While a large number of prospective observational studies have investigated the association between BMI or other weight indicators and breast cancer prognosis, none have completely controlled for potential confounding effects of disease spread, treatment type and completion of treatment. Therefore, more rigorous sources of data are needed. In particular, randomised clinical trials are needed to determine the effects and safety of weight loss interventions on breast cancer survival and related variables. There is a need to test diets in addition to standard reduced energy/reduced fat, such as reduced carbohydrate diets and alternate fasting diet.
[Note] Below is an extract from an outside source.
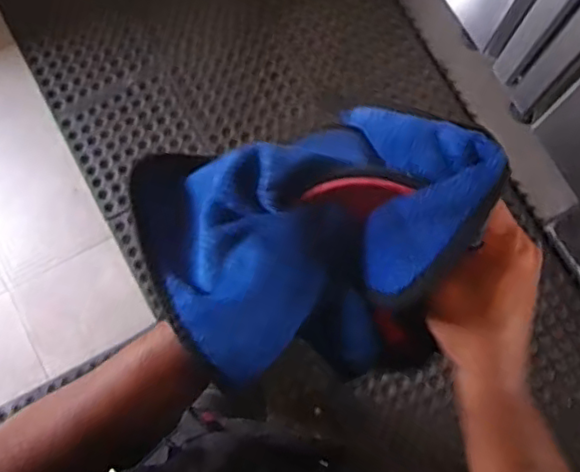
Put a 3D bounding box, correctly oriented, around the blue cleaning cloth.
[{"bbox_3d":[0.016,0.001,0.404,0.220,0.079,0.164,-18,79,-3],"label":"blue cleaning cloth"}]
The effects on survival of weight loss medications in addition to behavioural weight loss interventions need to be tested. The effect of physical activity interventions on survival needs to be tested. Trials in patients with advanced cancer/metastatic disease are needed, as are intervention trials in patients with specific types of breast cancers and particular treatment exercises.

Given the long-term survival of many breast cancer patients, but with continuing risk of recurrence, present prospective cohort studies should be extended for follow-up for at least 20 years. The role of sedentary behaviours on breast cancer survival should be investigated in cohort studies. Finally, the associations of weight, physical activity and sedentary lifestyles on breast cancer prognosis in understudied, underserved populations should be investigated, such as women from racial/ethnic minorities, young and aged women, and women with co-morbidities.